Sociology distinguishes, within the social structure, between analytical elements and empirical elements.

  • Analytical elements. These are the elements that are among the requirements of any society. That is, they are the elements that constitute the necessary conditions for a society to be a society.
    • An analytical element is the fact that every society, as such, is the coexistence and plurality of human beings who live together and subject to a system of common values.
  • Empirical elementsThese are the elements that are found every time a real and concrete society is analyzed. These elements, however, remain structural.
    • An empirical element is the meaning given to the word “together” used in the analytical element indicated. Being together in a big city is not the same as being together in a country or a village.
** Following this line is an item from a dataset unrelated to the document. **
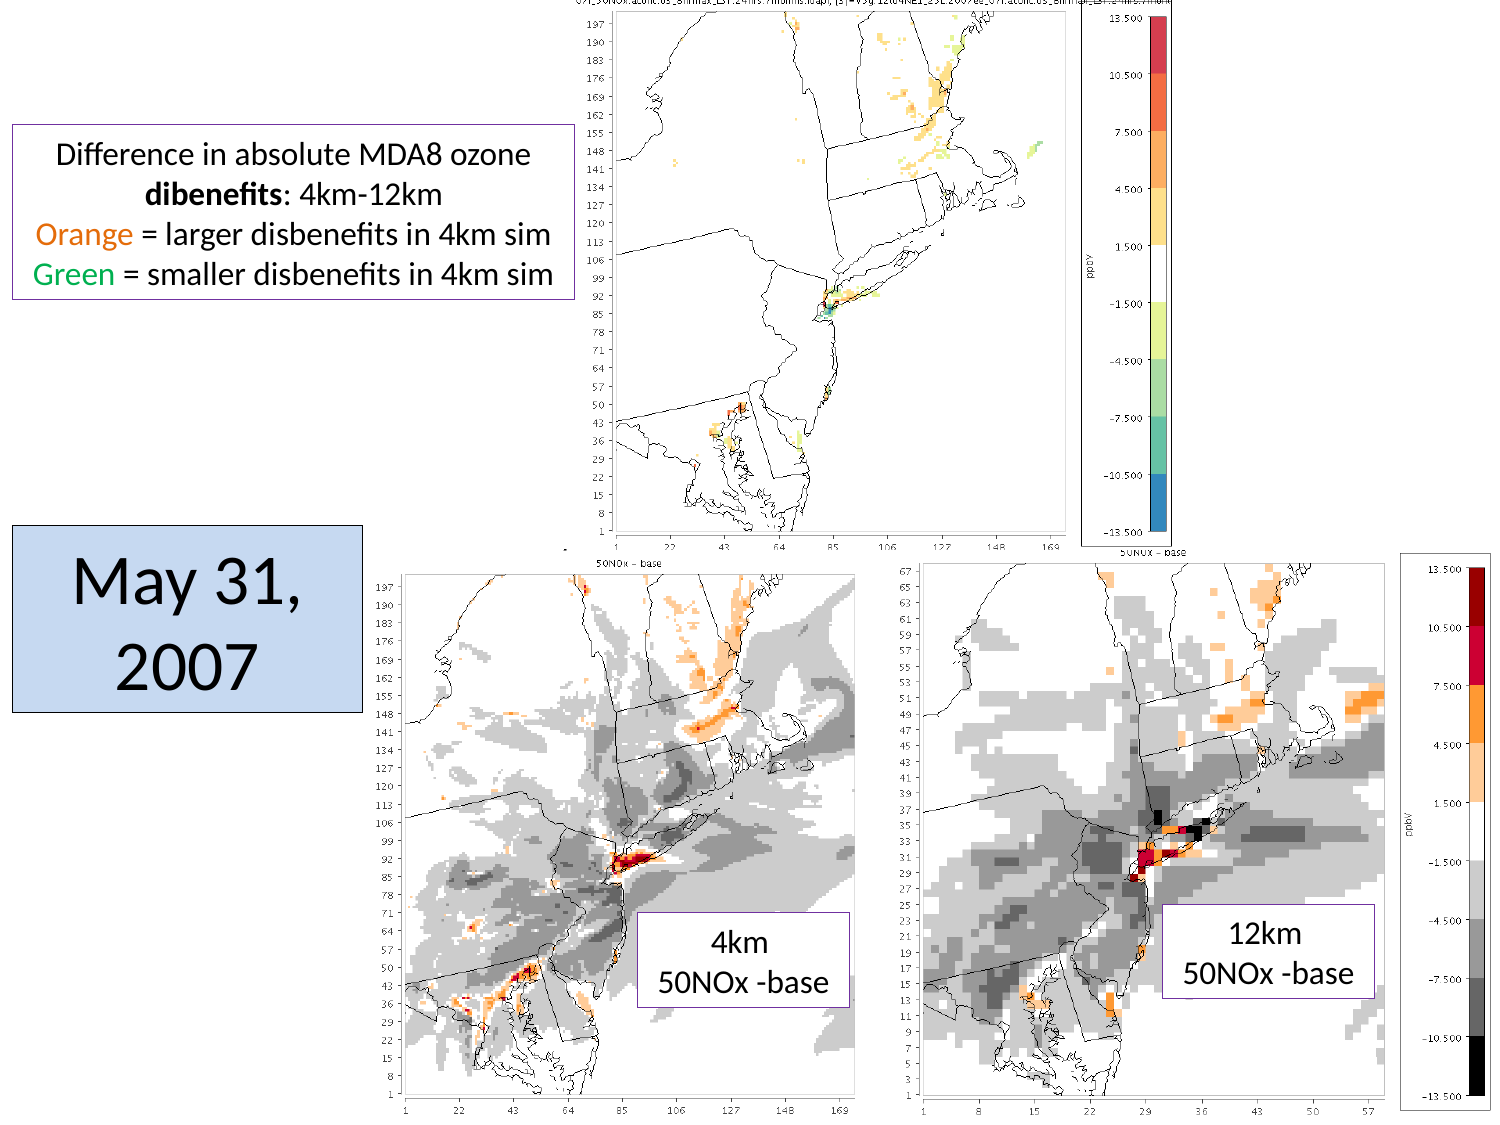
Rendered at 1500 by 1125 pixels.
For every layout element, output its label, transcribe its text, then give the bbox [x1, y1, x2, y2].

title May 31, 2007 [12, 525, 363, 713]
text_box Difference in absolute MDA8 ozone dibenefits: 4km-12km Orange = larger disbenefits in 4km sim Green = smaller disbenefits in 4km sim [12, 124, 569, 300]
picture [326, 0, 1500, 1125]
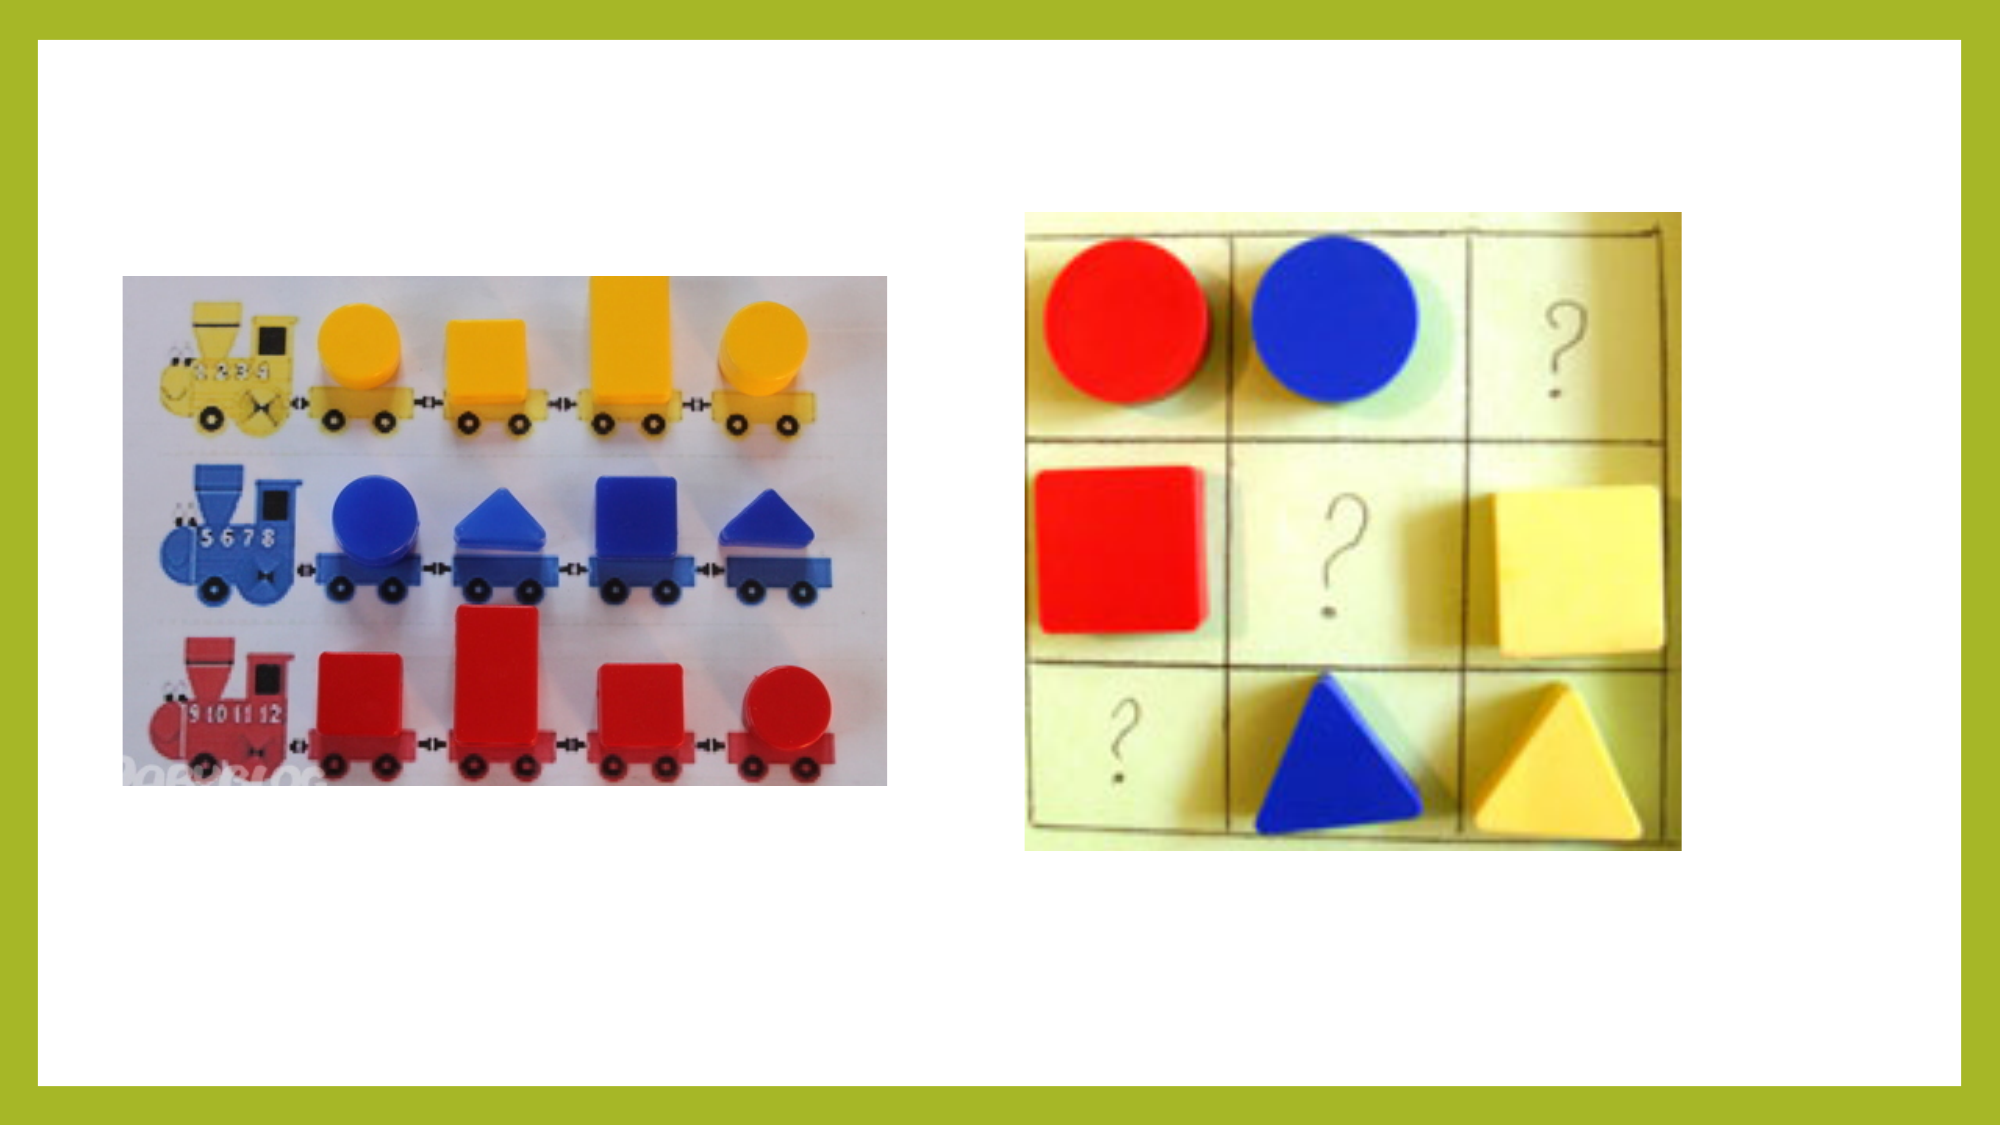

Social structures, when their analytical and empirical elements are taken into account, are crossed by decisive factors that characterize them in different ways. For example: relations of subordination or coordination between different societies, the isolation of one of them, the colonial character of a people with respect to an original city, among others.

References

  • Murdock, George (1949). Social Structure. New York: MacMillan.
  • Tönnies, F. (2015). The birth of my concepts of” community” and “society”. Sociological Mexico, (1).
  • Gurvitch, G., & Villegas, O.U. (1955). The concept of social structure. Mexican Journal of Sociology, 299-343.
  • Gurvitch, G. (1962). Treatise on sociology.